You can run a notebook programmatically with papermill. papermill-lambda shows how to bring the papermill dependency into lambda, but I never tried it though. A cleaner setup is to encapsulate model science in a docker container, like is done in this SageMaker R tutorial. Then you can have a lambda function launching a training job from the lambda-compatible SDK of your choice (for example boto3 create_training_job call, which is installed by default in lambda).

Note that writing the model in a sagemaker-compatible docker container enables you to benefit from the full SageMaker experience in the language of your choice - here with R, including but not limited to:

  • Training job orchestration over various type of hardware and network configuration, with multiple SDKs, including and not limited to python, CLI, js, PHP, go, ruby, java)

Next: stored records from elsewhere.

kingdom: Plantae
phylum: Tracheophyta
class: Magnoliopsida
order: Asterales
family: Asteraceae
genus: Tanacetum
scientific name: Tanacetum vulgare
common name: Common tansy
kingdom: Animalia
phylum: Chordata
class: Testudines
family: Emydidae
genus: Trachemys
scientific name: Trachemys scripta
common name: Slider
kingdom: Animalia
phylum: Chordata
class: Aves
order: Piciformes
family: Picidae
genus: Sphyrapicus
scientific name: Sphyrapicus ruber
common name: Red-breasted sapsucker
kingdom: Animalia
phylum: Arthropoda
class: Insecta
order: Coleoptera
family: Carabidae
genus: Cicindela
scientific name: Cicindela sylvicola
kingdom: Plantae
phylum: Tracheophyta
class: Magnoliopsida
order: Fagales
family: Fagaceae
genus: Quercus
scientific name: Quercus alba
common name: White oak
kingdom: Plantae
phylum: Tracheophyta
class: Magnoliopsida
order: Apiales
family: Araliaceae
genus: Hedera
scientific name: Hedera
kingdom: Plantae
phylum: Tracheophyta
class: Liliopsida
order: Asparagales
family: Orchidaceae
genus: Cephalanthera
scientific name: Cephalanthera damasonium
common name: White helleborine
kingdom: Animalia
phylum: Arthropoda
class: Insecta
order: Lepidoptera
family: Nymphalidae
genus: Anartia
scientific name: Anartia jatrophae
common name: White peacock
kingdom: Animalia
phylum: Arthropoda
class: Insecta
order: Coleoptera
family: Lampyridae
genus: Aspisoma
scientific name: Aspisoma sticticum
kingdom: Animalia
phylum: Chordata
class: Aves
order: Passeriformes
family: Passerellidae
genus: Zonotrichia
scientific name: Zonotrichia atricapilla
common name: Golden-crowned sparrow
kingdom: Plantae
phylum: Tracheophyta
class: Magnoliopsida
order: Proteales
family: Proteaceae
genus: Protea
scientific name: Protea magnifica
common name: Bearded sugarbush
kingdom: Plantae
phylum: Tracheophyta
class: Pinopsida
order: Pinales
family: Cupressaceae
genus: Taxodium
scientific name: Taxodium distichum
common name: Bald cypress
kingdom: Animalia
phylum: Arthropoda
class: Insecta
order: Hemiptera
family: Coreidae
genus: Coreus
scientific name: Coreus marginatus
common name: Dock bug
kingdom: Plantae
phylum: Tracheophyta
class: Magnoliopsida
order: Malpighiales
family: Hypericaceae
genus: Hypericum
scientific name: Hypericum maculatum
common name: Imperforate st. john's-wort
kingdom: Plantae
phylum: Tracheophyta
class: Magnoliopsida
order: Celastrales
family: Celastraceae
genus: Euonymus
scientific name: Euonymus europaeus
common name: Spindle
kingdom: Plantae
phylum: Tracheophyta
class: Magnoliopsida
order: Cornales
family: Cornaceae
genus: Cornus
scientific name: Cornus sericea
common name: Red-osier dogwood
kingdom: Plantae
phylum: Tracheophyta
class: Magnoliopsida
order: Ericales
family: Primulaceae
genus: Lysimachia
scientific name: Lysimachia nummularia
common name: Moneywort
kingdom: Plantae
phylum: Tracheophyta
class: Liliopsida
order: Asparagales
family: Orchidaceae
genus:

  • Bayesian hyperparameter search
  • Native logging of hardware usage and algorithm output, optional metric dashboard with regular expressions
  • 1-click deployment to managed real-time endpoint, optionally multi-availability zone and auto-scaled
  • Native metadata persistence (hyperparameters, data path, artifact, training configuration and duration, among others) and search.